Charlotte, North Carolina: Standing at the simple wooden pulpit that the Rev. Billy Graham once used to reach out to his global audiences, his five children and evangelists from around the world gave tribute on Friday to a man who for half a century was the world’s best-known living apostle of evangelical Christianity.

Graham, who died last week at 99, was eulogised in front of the Billy Graham Library in Charlotte under an enormous white tent reminiscent of the “canvas cathedral” where he conducted his breakout evangelical event in Los Angeles in 1949.

US President Donald Trump, Vice-President Mike Pence and their wives attended the funeral, but were given no speaking role. The funeral gave the platform instead to the disciples who carry on Billy Graham’s ministry — including evangelists from India, Lebanon and South Korea — and his children, who offered testimony that was sometimes very personal.

Ruth Graham, one of his daughters, spoke of how she returned home to her father fearing harsh judgement after her second marriage ended.

“He wrapped his arms around me and said welcome home,” she recalled through tears. “There was no shame. There was no blame. Just unconditional love.”

The details of the funeral had been meticulously planned by Graham himself ten years ago, befitting a man known to choreograph his mass ministries to the last altar call. The coffin was built of pine plywood by inmates at the Louisiana State Penitentiary in Angola. The pulpit was one Graham used during his ministries in the 1990s.

The expectation was that the funeral would draw all or most of the living American presidents who were healthy enough to attend. Three spoke at the opening of the Billy Graham Library in 2007 and former presidents George W. Bush and Bill Clinton came to Charlotte this week to pay their respects to the Graham family.

But in the end, the only president who attended the funeral was Trump. In remarks on Wednesday, when Graham’s coffin was laid in honour at the Capitol Rotunda, the president did what so many have done in the days since Graham died: he shared his own Billy Graham story, about seeing him in 1957.

“My father said to me, ‘Come on son,’” Trump said, “‘Let’s go see Billy Graham at Yankee Stadium.’ And it was something very special.”

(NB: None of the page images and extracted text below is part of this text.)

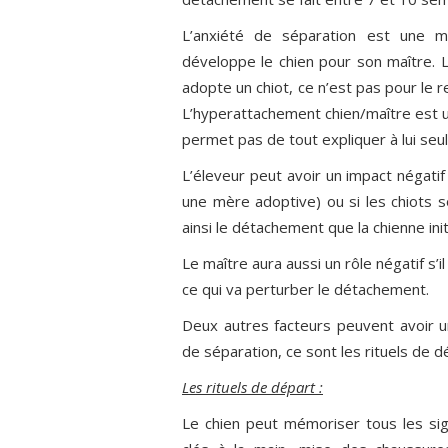
L’anxiété de séparation est une m
développe le chien pour son maître. 
adopte un chiot, ce n’est pas pour le re
L’hyperattachement chien/maître est u
permet pas de tout expliquer à lui seul
L’éleveur peut avoir un impact négatif 
une mère adoptive) ou si les chiots 
ainsi le détachement que la chienne init
Le maître aura aussi un rôle négatif s’
ce qui va perturber le détachement.
Deux autres facteurs peuvent avoir un 
de séparation, ce sont les rituels de d
Les rituels de départ :
Le chien peut mémoriser tous les si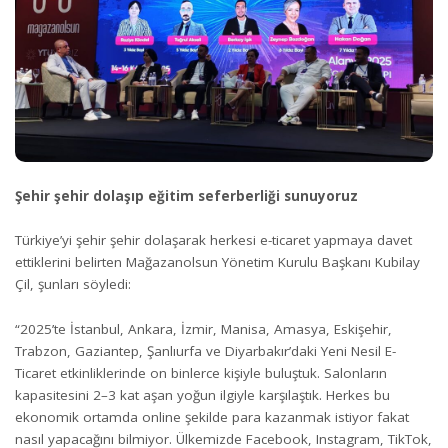
Şehir şehir dolaşıp eğitim seferberliği sunuyoruz
Türkiye’yi şehir şehir dolaşarak herkesi e-ticaret yapmaya davet
ettiklerini belirten Mağazanolsun Yönetim Kurulu Başkanı Kubilay
Çil, şunları söyledi:
“2025’te İstanbul, Ankara, İzmir, Manisa, Amasya, Eskişehir,
Trabzon, Gaziantep, Şanlıurfa ve Diyarbakır’daki Yeni Nesil E-
Ticaret etkinliklerinde on binlerce kişiyle buluştuk. Salonların
kapasitesini 2–3 kat aşan yoğun ilgiyle karşılaştık. Herkes bu
ekonomik ortamda online şekilde para kazanmak istiyor fakat
nasıl yapacağını bilmiyor. Ülkemizde Facebook, Instagram, TikTok,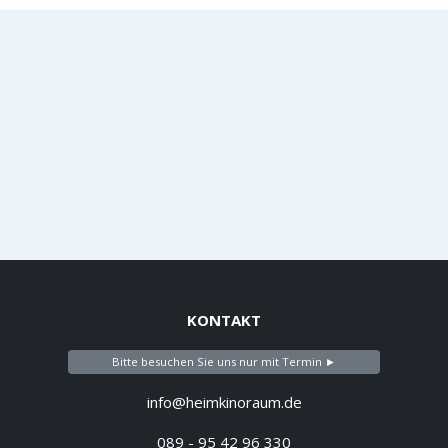
KONTAKT
Bitte besuchen Sie uns nur mit Termin ►
info@heimkinoraum.de
089 - 95 42 96 330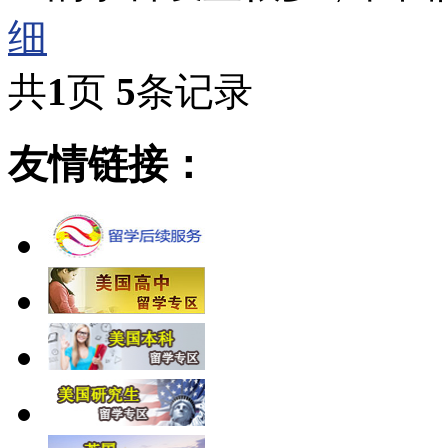
细
共
1
页
5
条记录
友情链接：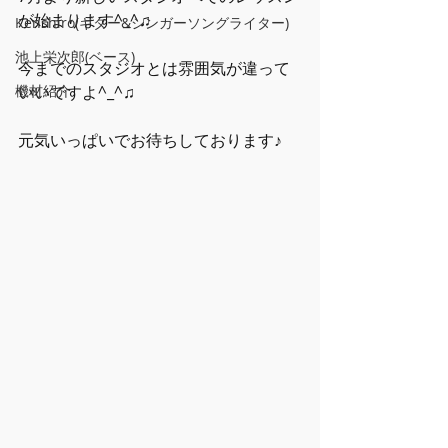
が始まります^_^♫
Kenshiro(ギター&シンガーソングライター)
池上栄次郎(ベース)
今までのスタジオとは雰囲気が違って
機材紹介
いいですよ^_^♫
元気いっぱいでお待ちしております♪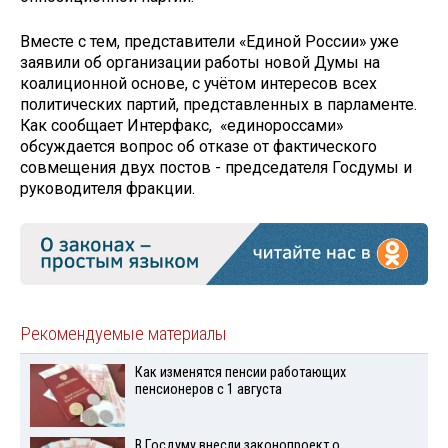
Вместе с тем, представители «Единой России» уже
заявили об организации работы новой Думы на
коалиционной основе, с учётом интересов всех
политических партий, представленных в парламенте.
Как сообщает Интерфакс, «единороссами»
обсуждается вопрос об отказе от фактического
совмещения двух постов - председателя Госдумы и
руководителя фракции.
Рекомендуемые материалы
Как изменятся пенсии работающих
пенсионеров с 1 августа
В Госдуму внесли законопроект о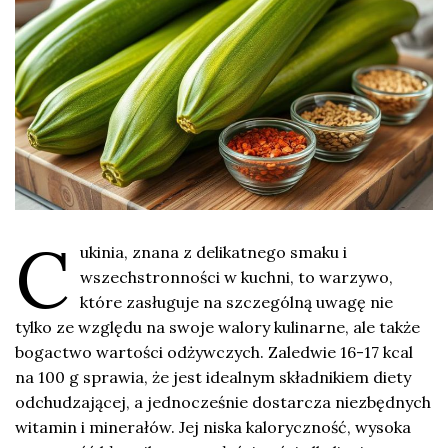
C
ukinia, znana z delikatnego smaku i
wszechstronności w kuchni, to warzywo,
które zasługuje na szczególną uwagę nie
tylko ze względu na swoje walory kulinarne, ale także
bogactwo wartości odżywczych. Zaledwie 16-17 kcal
na 100 g sprawia, że jest idealnym składnikiem diety
odchudzającej, a jednocześnie dostarcza niezbędnych
witamin i minerałów. Jej niska kaloryczność, wysoka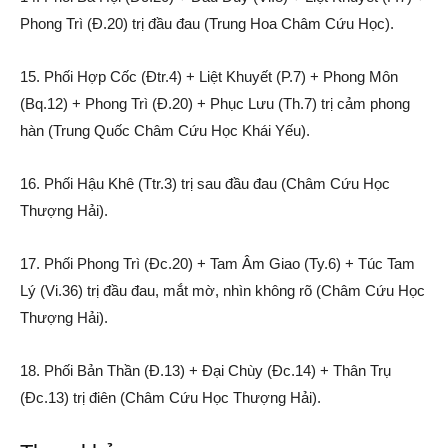
Phong Trì (Đ.20) trị đầu đau (Trung Hoa Châm Cứu Học).
15. Phối Hợp Cốc (Đtr.4) + Liệt Khuyết (P.7) + Phong Môn
(Bq.12) + Phong Trì (Đ.20) + Phục Lưu (Th.7) trị cảm phong
hàn (Trung Quốc Châm Cứu Học Khái Yếu).
16. Phối Hậu Khê (Ttr.3) trị sau đầu đau (Châm Cứu Học
Thượng Hải).
17. Phối Phong Trì (Đc.20) + Tam Âm Giao (Ty.6) + Túc Tam
Lý (Vi.36) trị đầu đau, mắt mờ, nhìn không rõ (Châm Cứu Học
Thượng Hải).
18. Phối Bản Thần (Đ.13) + Đại Chùy (Đc.14) + Thân Trụ
(Đc.13) trị điên (Châm Cứu Học Thượng Hải).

Graham died at his mountain home in Montreat, North Carolina, on February 21. His body was carried in a motorcade down the mountain and 130 miles east to Charlotte, as thousands waved farewell from overpasses along the interstate.

The funeral on Friday, under a 28,000-square-foot tent that shuddered in a stiff wind, drew other political dignitaries besides the president and vice-president, including Ben Carson, the housing secretary, former New York City mayor Rudy Giuliani, governor Roy Cooper of North Carolina and his predecessor, Pat McCrory.

Some attendees remarked that it was an unprecedented gathering of evangelical luminaries. They included mega church leaders Joel Osteen, Rick Warren and A.R. Bernard, best-selling author and speaker Beth Moore, radio and television host David Jeremiah, and the Rev. Jim Bakker, who has returned to television ministry after a corruption scandal that sent him to prison.

Franklin Graham, Graham’s eldest son and designated heir of the Billy Graham Evangelistic Association, did not veer into politics, though he has served as a frequent champion of Trump in the media.

Graham was buried in the prayer garden at his library next to his wife, Ruth Bell Graham, who died in 2007. They had met as students at Wheaton College and were married for 64 years. His wife’s grave marker is inscribed, at her instruction, with words she once saw on a road sign: ‘End of construction. Thank you for your patience.’

The inscription on Graham’s grave describes him as ‘Preacher of the gospel of the Lord Jesus Christ.’